Take a good close look at Madame X's dress here. Or better yet, go the the Metropolitan Museum of Art in New York City and see the 7' x 3' version of the painting in all of its glory.
Madame X, aka Madame Virginie Amelie Avegno Gautreau, was a professional beauty of her day. Her reputation as such was built on her use of violet-colored powder and low-cut dresses, however when Sargent's famous portrait of her was exhibited at the Paris Salon in 1884, it caused a scandal. Evidently at that time it was acceptable to wear make-up (apparently the contrast between Madame's white face and her pink ear is a give-away), henna one's hair and wear revealing gowns (one chain strap was originally painted slipped off her shoulder!) as long as those activities weren't advertised in public, and in 1884, nothing advertised like the Paris Salon.
The portrait ruined the reputations of both Gautreau and Sargent, so naturally dressmakers and designers have been making copies of the scandalous garment (henceforth, the "X-dress") ever since. Linda Evangalista got to wear a near-exact copy of the X-dress for her August 2006 Vogue cover shot, without the corset, I'm sure, given her delicate condition. I'd like a X-dress in every color, even though color would probably take the edge off its X-like decadence. I shouldn't mess with perfection, should I?

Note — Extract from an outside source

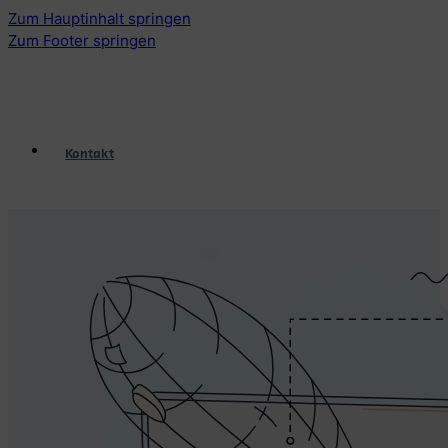
Zum Hauptinhalt springen
Zum Footer springen
Kontakt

A book was written about Sargent, Virginie, and The Scandal entitled: Strapless: John Singer Sargent and the Fall of Madame X. Dang, it's worth buying just for the title, isn't it?
**This October, a show entitled "Americans inParis: 1860-1900" opens at the Metropolitan Museum of Art. It will feature portraits by Sargent, including Virginie's, as well as paintings by Whistler and Mary Cassatt. Ooooooooh.